Materials provided:
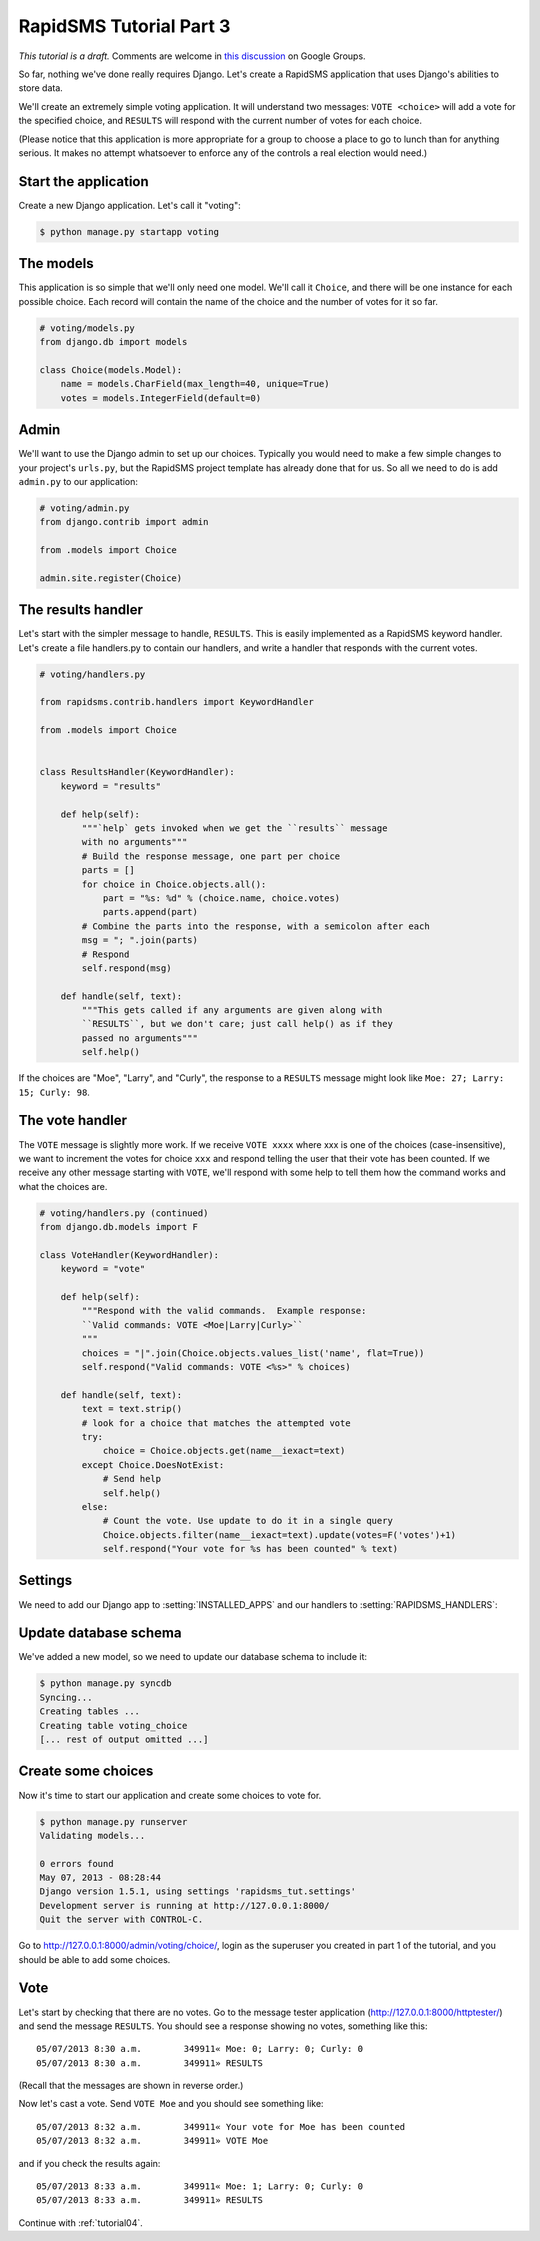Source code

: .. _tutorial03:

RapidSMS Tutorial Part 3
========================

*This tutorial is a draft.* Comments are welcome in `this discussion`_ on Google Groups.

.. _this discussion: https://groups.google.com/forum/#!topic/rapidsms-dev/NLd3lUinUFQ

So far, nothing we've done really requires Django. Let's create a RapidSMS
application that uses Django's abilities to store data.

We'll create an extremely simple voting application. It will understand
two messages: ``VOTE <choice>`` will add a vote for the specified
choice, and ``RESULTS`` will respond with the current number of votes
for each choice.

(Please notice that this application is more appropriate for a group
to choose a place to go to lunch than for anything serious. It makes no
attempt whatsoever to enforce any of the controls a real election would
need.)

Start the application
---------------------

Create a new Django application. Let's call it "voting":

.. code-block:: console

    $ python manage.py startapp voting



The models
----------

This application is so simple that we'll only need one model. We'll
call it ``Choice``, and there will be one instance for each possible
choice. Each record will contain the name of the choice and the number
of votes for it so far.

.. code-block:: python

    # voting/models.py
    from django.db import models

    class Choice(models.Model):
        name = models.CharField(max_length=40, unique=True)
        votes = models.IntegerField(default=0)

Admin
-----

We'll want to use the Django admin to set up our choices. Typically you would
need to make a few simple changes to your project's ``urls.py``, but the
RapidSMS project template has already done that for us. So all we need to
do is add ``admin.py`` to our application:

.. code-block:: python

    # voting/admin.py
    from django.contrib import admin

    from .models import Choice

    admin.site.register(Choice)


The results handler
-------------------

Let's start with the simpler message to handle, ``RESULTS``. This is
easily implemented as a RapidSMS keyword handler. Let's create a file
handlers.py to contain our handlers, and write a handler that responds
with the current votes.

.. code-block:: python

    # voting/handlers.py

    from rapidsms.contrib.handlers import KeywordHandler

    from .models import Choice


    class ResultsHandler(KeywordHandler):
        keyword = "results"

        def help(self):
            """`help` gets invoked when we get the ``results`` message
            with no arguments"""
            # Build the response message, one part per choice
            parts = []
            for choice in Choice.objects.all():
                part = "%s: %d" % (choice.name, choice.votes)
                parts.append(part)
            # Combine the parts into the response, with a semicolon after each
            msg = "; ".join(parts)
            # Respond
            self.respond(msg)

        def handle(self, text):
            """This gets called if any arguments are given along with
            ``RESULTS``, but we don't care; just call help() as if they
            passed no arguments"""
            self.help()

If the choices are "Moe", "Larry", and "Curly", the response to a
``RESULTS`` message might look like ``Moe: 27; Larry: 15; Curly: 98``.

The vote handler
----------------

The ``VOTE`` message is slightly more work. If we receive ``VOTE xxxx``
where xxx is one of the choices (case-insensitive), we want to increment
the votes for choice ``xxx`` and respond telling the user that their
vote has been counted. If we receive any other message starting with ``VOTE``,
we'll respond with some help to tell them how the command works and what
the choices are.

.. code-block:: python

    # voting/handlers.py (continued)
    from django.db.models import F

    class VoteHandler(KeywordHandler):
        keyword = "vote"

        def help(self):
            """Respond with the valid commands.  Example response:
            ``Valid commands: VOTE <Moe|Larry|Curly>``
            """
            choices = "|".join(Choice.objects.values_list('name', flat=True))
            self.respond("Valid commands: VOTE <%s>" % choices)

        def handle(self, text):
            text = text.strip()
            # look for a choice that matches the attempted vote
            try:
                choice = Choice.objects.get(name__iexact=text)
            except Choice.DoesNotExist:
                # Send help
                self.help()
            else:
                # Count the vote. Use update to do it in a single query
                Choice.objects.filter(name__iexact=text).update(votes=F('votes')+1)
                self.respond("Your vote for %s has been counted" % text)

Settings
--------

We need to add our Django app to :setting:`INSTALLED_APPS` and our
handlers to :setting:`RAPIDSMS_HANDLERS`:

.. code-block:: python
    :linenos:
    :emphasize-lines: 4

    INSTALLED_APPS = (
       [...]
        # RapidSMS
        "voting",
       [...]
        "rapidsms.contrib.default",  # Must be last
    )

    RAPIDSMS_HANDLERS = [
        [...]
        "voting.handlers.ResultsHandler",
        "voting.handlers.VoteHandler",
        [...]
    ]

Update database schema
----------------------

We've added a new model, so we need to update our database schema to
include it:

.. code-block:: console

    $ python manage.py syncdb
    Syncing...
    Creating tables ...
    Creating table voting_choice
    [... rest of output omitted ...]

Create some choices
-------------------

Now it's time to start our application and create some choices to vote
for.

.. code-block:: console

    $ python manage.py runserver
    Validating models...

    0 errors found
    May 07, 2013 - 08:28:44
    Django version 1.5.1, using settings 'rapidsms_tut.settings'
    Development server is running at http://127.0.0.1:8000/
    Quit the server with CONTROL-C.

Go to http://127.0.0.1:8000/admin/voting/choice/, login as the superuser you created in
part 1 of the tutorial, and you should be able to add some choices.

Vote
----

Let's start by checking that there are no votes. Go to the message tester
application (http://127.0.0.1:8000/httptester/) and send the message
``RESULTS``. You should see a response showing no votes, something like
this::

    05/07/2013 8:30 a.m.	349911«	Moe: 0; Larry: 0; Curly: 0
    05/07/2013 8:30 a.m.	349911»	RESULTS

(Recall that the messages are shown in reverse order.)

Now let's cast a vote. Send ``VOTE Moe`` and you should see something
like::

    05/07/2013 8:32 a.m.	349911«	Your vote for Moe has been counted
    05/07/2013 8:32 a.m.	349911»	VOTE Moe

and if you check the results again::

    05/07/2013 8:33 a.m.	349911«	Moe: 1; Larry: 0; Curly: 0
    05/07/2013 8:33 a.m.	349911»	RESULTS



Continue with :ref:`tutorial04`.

...

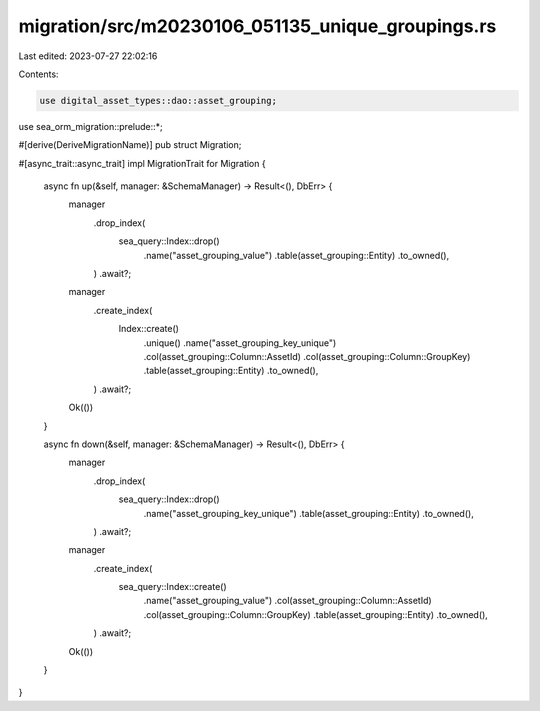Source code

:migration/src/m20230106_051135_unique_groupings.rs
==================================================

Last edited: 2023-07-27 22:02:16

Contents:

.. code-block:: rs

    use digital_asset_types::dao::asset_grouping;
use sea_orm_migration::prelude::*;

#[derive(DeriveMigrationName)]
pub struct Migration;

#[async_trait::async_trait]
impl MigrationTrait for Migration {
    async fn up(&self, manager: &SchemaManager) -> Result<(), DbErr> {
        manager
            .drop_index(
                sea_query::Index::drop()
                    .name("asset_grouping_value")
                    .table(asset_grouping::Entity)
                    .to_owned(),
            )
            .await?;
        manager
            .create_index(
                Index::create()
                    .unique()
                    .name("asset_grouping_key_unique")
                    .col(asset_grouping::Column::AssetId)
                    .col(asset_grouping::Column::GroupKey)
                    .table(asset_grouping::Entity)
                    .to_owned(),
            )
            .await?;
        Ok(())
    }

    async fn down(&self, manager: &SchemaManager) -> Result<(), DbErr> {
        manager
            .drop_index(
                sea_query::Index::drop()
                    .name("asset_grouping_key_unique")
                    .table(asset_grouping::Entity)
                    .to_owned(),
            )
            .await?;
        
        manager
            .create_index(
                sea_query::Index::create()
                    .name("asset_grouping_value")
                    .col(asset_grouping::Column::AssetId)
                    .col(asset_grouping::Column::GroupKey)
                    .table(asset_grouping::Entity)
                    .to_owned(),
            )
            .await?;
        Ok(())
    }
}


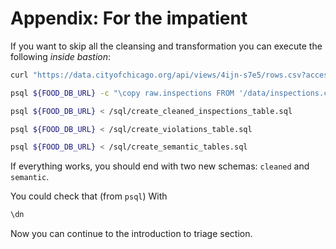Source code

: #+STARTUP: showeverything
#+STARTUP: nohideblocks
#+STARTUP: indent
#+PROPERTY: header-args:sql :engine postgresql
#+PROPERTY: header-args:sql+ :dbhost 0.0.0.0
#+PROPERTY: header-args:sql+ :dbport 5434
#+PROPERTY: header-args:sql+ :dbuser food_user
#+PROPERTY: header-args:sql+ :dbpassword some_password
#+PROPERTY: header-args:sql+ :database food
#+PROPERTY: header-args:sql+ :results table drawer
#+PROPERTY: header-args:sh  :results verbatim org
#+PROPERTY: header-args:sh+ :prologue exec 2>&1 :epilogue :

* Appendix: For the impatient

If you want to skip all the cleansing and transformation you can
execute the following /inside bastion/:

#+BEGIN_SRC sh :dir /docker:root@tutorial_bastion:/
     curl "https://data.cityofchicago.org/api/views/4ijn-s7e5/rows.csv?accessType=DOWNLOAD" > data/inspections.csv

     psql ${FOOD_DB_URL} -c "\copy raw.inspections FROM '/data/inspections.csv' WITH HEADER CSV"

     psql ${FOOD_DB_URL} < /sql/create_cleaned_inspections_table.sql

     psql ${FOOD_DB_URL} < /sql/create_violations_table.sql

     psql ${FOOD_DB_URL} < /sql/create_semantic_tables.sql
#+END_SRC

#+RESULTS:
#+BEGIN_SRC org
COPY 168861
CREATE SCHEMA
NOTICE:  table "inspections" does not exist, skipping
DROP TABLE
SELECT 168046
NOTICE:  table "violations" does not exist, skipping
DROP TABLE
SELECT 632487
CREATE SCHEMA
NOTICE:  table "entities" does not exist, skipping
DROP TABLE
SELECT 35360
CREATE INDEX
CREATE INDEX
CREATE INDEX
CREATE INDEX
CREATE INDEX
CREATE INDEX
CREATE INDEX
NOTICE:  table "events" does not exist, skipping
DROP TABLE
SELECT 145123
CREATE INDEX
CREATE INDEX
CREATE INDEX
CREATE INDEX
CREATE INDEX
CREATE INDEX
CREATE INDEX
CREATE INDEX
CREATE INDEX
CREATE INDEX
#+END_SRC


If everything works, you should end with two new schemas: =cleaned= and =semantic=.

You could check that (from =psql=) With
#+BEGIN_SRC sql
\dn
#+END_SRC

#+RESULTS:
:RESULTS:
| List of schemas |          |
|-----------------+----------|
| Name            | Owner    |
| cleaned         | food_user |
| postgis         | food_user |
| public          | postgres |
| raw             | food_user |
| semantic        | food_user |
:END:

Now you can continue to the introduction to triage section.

Your objective: Exactly one number is the expected answer: the count of lines in the entries where the word "SchemaManager" is found.

Solved problem: 2